◆ **Material for this exercise**:
--- start ---

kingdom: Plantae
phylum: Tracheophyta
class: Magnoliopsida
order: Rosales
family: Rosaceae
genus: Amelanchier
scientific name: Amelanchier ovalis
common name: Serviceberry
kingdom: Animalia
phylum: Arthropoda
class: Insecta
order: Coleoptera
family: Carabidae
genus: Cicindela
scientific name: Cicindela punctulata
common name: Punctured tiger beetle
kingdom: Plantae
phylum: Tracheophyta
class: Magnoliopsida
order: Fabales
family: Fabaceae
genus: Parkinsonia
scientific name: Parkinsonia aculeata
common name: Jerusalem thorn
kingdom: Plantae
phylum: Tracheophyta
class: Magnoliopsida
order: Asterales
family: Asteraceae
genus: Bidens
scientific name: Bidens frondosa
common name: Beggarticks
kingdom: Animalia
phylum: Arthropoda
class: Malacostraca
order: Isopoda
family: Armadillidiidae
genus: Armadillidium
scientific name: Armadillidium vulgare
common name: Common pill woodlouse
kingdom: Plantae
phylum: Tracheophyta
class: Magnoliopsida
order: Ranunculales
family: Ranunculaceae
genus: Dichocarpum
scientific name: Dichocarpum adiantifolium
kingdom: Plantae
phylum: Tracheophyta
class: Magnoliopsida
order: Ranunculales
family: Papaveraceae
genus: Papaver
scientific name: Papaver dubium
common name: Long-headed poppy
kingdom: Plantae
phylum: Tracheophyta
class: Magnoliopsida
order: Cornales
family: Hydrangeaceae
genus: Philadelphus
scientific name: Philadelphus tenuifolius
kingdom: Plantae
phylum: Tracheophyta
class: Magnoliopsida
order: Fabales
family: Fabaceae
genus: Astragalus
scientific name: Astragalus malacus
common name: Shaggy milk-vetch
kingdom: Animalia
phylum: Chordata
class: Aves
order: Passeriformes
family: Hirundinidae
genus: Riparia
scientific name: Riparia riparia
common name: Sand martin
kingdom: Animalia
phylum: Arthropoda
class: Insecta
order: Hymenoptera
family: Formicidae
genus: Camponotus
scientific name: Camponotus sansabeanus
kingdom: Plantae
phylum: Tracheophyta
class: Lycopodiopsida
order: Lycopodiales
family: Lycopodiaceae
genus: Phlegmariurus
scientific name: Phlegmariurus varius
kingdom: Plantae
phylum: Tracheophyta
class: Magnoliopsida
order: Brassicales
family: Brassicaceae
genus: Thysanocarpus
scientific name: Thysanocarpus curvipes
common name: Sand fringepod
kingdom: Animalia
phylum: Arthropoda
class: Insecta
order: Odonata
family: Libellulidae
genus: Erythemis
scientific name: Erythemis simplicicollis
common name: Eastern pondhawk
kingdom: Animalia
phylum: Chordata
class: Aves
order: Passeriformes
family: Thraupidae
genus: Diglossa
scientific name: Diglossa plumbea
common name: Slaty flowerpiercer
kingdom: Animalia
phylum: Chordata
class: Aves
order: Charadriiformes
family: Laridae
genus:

--- end ---

◆ **What is expected**: Copy every line of the material above word for word, keeping the original order.

◆ **Answer for this exercise**:
kingdom: Plantae
phylum: Tracheophyta
class: Magnoliopsida
order: Rosales
family: Rosaceae
genus: Amelanchier
scientific name: Amelanchier ovalis
common name: Serviceberry
kingdom: Animalia
phylum: Arthropoda
class: Insecta
order: Coleoptera
family: Carabidae
genus: Cicindela
scientific name: Cicindela punctulata
common name: Punctured tiger beetle
kingdom: Plantae
phylum: Tracheophyta
class: Magnoliopsida
order: Fabales
family: Fabaceae
genus: Parkinsonia
scientific name: Parkinsonia aculeata
common name: Jerusalem thorn
kingdom: Plantae
phylum: Tracheophyta
class: Magnoliopsida
order: Asterales
family: Asteraceae
genus: Bidens
scientific name: Bidens frondosa
common name: Beggarticks
kingdom: Animalia
phylum: Arthropoda
class: Malacostraca
order: Isopoda
family: Armadillidiidae
genus: Armadillidium
scientific name: Armadillidium vulgare
common name: Common pill woodlouse
kingdom: Plantae
phylum: Tracheophyta
class: Magnoliopsida
order: Ranunculales
family: Ranunculaceae
genus: Dichocarpum
scientific name: Dichocarpum adiantifolium
kingdom: Plantae
phylum: Tracheophyta
class: Magnoliopsida
order: Ranunculales
family: Papaveraceae
genus: Papaver
scientific name: Papaver dubium
common name: Long-headed poppy
kingdom: Plantae
phylum: Tracheophyta
class: Magnoliopsida
order: Cornales
family: Hydrangeaceae
genus: Philadelphus
scientific name: Philadelphus tenuifolius
kingdom: Plantae
phylum: Tracheophyta
class: Magnoliopsida
order: Fabales
family: Fabaceae
genus: Astragalus
scientific name: Astragalus malacus
common name: Shaggy milk-vetch
kingdom: Animalia
phylum: Chordata
class: Aves
order: Passeriformes
family: Hirundinidae
genus: Riparia
scientific name: Riparia riparia
common name: Sand martin
kingdom: Animalia
phylum: Arthropoda
class: Insecta
order: Hymenoptera
family: Formicidae
genus: Camponotus
scientific name: Camponotus sansabeanus
kingdom: Plantae
phylum: Tracheophyta
class: Lycopodiopsida
order: Lycopodiales
family: Lycopodiaceae
genus: Phlegmariurus
scientific name: Phlegmariurus varius
kingdom: Plantae
phylum: Tracheophyta
class: Magnoliopsida
order: Brassicales
family: Brassicaceae
genus: Thysanocarpus
scientific name: Thysanocarpus curvipes
common name: Sand fringepod
kingdom: Animalia
phylum: Arthropoda
class: Insecta
order: Odonata
family: Libellulidae
genus: Erythemis
scientific name: Erythemis simplicicollis
common name: Eastern pondhawk
kingdom: Animalia
phylum: Chordata
class: Aves
order: Passeriformes
family: Thraupidae
genus: Diglossa
scientific name: Diglossa plumbea
common name: Slaty flowerpiercer
kingdom: Animalia
phylum: Chordata
class: Aves
order: Charadriiformes
family: Laridae
genus:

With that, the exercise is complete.